Trinamic Open-Source Ventilator



Why Build an Open-Source Ventilator?

The global outbreak of COVID-19 pushes healthcare systems around the world to their limits and medical companies are working hard to produce the much-needed medical equipment. Besides supporting all sorts of ventilator projects, we also want to inspire engineers and medical companies with other ways to design a medical ventilator.  That's why we started our own project as well, named TOSV - Trinamic Open-Source Ventilator.

The Concept

Our approach for the Trinamic Open-Source Ventilator is to use CPAP blowers. The reason to use these blowers is twofold: first, we have a lot of experience with low-inductance motors and second, they are still widely available. Normally used in CPAP devices for a continuous flow, you can overdrive them a bit so you have the performance needed for a medical ventilator.

An initial setup was created using the open-source evaluation boards together with open-source software designed especially for the TOSV project. To control the flow, pressure sensing relays back to the controller for respiratory pressure. Differential pressure sensing is also supported for flow-sensing at the patient-side. This way, the design basically does everything required for a medical, blower-based ventilator.

Proof of Concept

The Open-Source Design

After the concept proved to work on a hot-water bottle that simulates a lung, Trinamic started designing an open-source module based on the TMC4671-EVAL-KIT. The small, integrated PCB has a fully integrated software-stack that can be controlled via UART. That way, it can quickly be integrated into designs by medical Engineers.

The miniaturized open-source module handles all the driver functions, as well as the interface to the pressure sensors. A simple single-board computer like a Raspberry Pi or similar can be used for control, which are off-the-shelve available and come with a comfortable user interface and safety functions.

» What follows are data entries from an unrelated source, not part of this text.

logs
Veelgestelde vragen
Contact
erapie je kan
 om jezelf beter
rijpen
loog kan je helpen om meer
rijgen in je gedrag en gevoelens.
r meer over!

Developing Hardware and Software in Parallel

To have a working concept as quickly as possible, we developed hardware in parallel with software. This was possible by using the Evaluation Kit concept. By combining the Landungsbrücke interface board with the TMC4671 evaluation board and the TMC6100 evaluation board, the complete system architecture including sensors and fast control loops was designed in just a few days. And since all motor control is already integrated in the TMC4671-LA servo controller IC, we had a working proof of concept within a week.

At the same time, our team in Tallinn, Estonia, integrated the evaluation kit setup we used into a single PCB. Incorporating the TMC4671-LA and TMC6100, the module integrates all control functions for the open-source medical ventilator. As for the form factor, we made sure it can be stacked on a Raspberry Pi, which is an easily available single-board computer and perfect for our open-source medical ventilator platform. All files for the open-source design, as well as the software to control the board, can be found on our Github repository.

The Goal

Our goal is not to produce medical ventilators. Our goal with the TOSV project is to have a fast response by offering something that can be mass-produced on the short term and offers high-quality ventilation. By using CPAP blowers, the production of existing medical ventilators won’t be under further strain than it already is due to the coronavirus.

As with all our evaluation boards and breakout boards, the TOSV board is completely open-source. This way, medical companies designing ventilators can take our input and see if it works out for them or not. We simply want to show what's possible and contribute any way we can. All files can be found below and on our GitHub.

Open-Source TOSV Documentation

TMC4671_TMC6100-TOSV Drawings 4.6 MBApr 16, 2020, 11:29 AM
TMC4671_TMC6100-TOSV Schematics 1000 KBApr 16, 2020, 9:07 AM

What Does Ventilation Have to Do With Motion Control?

Medical ventilators have everything to do with motion control. For instance, it generates a profile for certain pressures with a certain velocity ramp to simulate the function of the lung. This is what motion control is about and what Trinamic is good at.

Both the images for the hardware package and the open-source software are online and readily available at Trinamic’s GitHub. All medical companies and Engineers, Makers and other interested people are welcome to use it for their own project.

Besides the TOSV project, Trinamic’s R&D and Field Application Engineers continue to fast-track support requests that are related to the coronavirus in an effort to help any way possible.